4.1.2. Les déterminants de la diversification
La diversification joue un rôle important dans le développement et la croissance d’une économie. En
effet, elle peut contribuer, selon certains auteurs, à accroître la productivité des facteurs, à renforcer
l’investissement et à stabiliser les recettes d’exportations. Le rapport sur la diversification en Afrique de
la Commission Économique pour l’Afrique des Nations Unies (2006) répertorie cinq catégories de
variables agissant sur le processus de diversification.
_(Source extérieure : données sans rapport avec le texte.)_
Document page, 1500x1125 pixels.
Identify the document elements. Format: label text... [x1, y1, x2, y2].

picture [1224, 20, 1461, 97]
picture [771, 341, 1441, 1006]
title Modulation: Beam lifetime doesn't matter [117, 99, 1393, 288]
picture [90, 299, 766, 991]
Notamment :
les facteurs physiques : l’investissement, la croissance et le capital humain ;
les politiques publiques : les politiques budgétaires, commerciales et industrielles (de par leur
impact sur le renforcement du tissu industriel) ;
les variables macroéconomiques : les taux de changes et d’inflation ainsi que les soldes
extérieurs ;
les variables institutionnelles : la gouvernance, l’environnement de l’investissement et la
situation sécuritaire (conflits, …) ;
l’accès aux marchés : le degré d’ouverture aux échanges de biens, de services et de capitaux
(élimination des barrières tarifaires et non tarifaires), l’accès aux financements, bancaires ou de
marché.
Plus particulièrement, au plan macroéconomique, une forte instabilité de l’environnement économique,
marqué, par exemple, par une forte inflation, ne favorise ni la création et le développement de nouveaux
secteurs d’activité, ni l’instauration d’un climat d’affaires favorable au processus de diversification.